Aedi post-umanisti

I dissacrAttori del mito in scena al Rialto Sant’Ambrogio: il trio toscano racconta il mito classico e lo priva delle fondamenta a colpi di ironia, per una pièce complessa che permette molteplici piani di lettura.

Dall’Etruria in giù, fino alla Grecia, passando per Itaca. Il viaggio rocambolesco dentro la mitologia classica è una pallina su un piano che si inclina quando il sentimento agnostico e concreto dell’uomo etrusco comprende l’importanza di avere delle divinità in cui credere. Da lì, giù giù, a ritroso in una corsa contro il tempo che passa in rassegna tutta l’Iliade e poi a perdifiato ripercorre l’Odissea, si sofferma, sulle sirene, sulla curiosità di Ulisse, poi sull’amore di Meleagro per Atalanta, con sempre maggiore delicatezza estrae dal mito la scelta di eutanasia di Altea per il figlio pluriomicida.
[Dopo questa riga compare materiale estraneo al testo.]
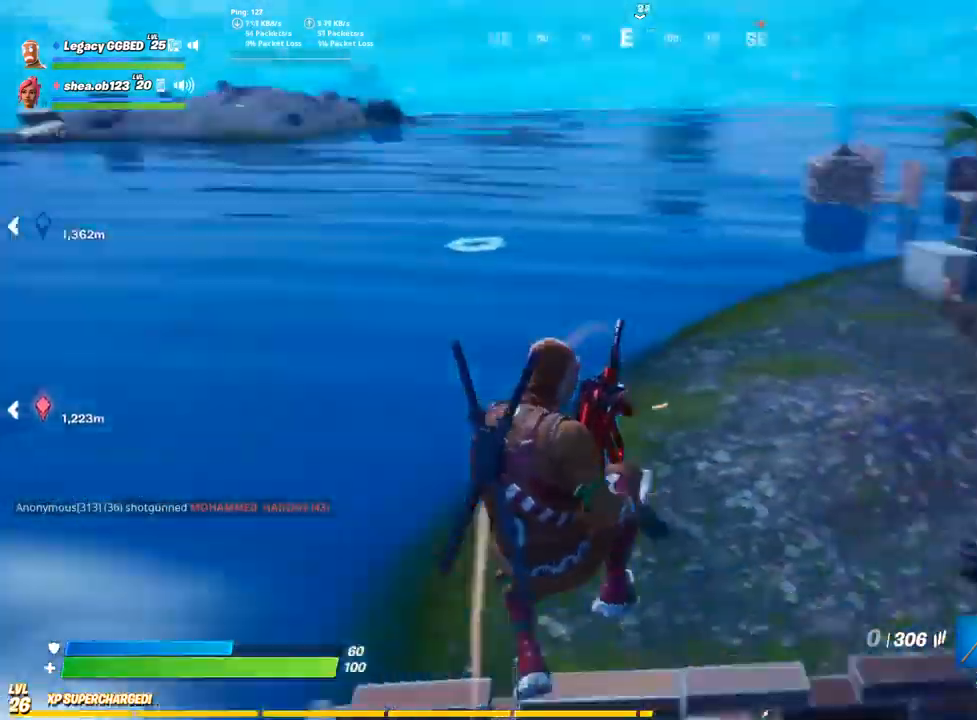
{"buttons": [], "left_stick": "down-left", "right_stick": "center", "events": [[83, "right_stick", "center"]]}
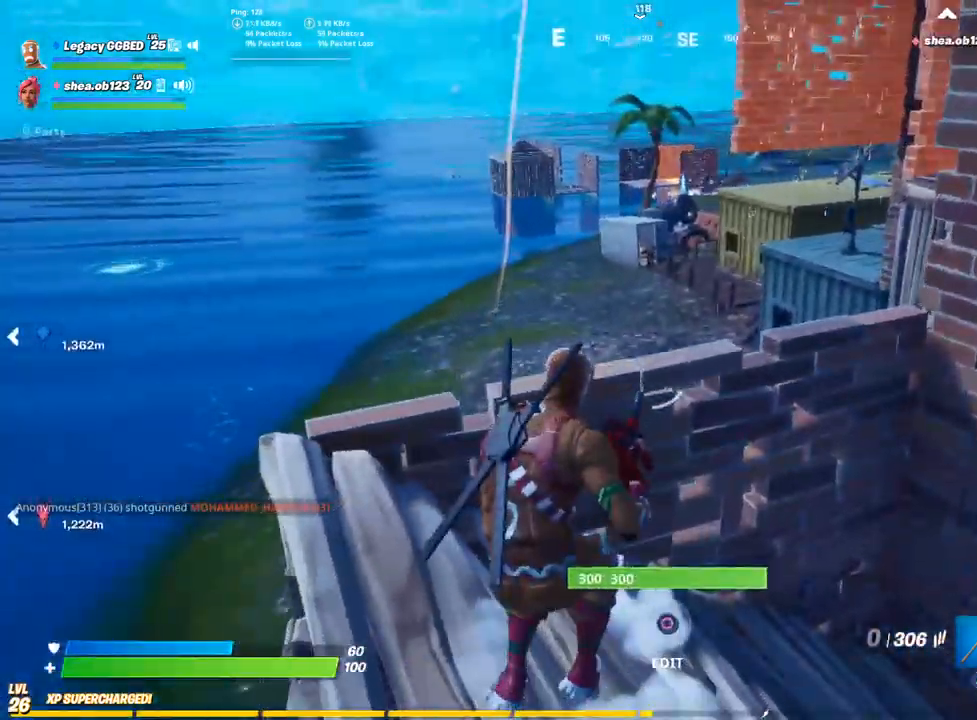
{"buttons": [], "left_stick": "up", "right_stick": "center", "events": [[33, "left_stick", "up-right"], [200, "left_stick", "right"], [233, "CROSS", "down"], [350, "CROSS", "up"], [383, "left_stick", "up-right"], [500, "left_stick", "up"]]}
L’ultima tappa è Tebe. Finita la corsa, l’attenzione si ferma a lungo sul dialogo tragico tra Antigone e Creonte, tra le ragioni del cuore e la ragion di Stato. Alla fine del viaggio, il mito dissacrato ha lasciato posto all’uomo, non c’è più spazio per la fede. La responsabilità individuale dell’homo sui faber soffoca come una coltre pesante la leggerezza del racconto epico che non pesa, perché parla di qualcuno altro da noi, di qualcosa fuori da noi.

Il racconto di Silvia Frasson e Alessandro Waldergan, con le frecce avvelenate dell’ironia, spezza i nervi del sacro, fiaccando le gambe al gigante di pietra dell’intoccabile religiosità, per restituire all’uomo la paternità delle istanze che hanno spinto l’umanità al progresso: il diritto alla conoscenza, il diritto ad amare e a essere felici non sono concessioni divine, ma il frutto di una scelta deliberata, sofferta e realizzata dall’uomo stesso.

La cifra dissacrante della pièce è da ritrovarsi nella rottura di questo assunto ancestrale: “Ma quale volontà divina, ma quale fato, ma quale legge?” Sembra dire sorridendo Antigone, incarnazione dell’Uomo: “Siamo noi che decidiamo la vita che viviamo e a niente vale nascondersi dietro la legittimazione di un attore terzo che sempre noi abbiamo creato”.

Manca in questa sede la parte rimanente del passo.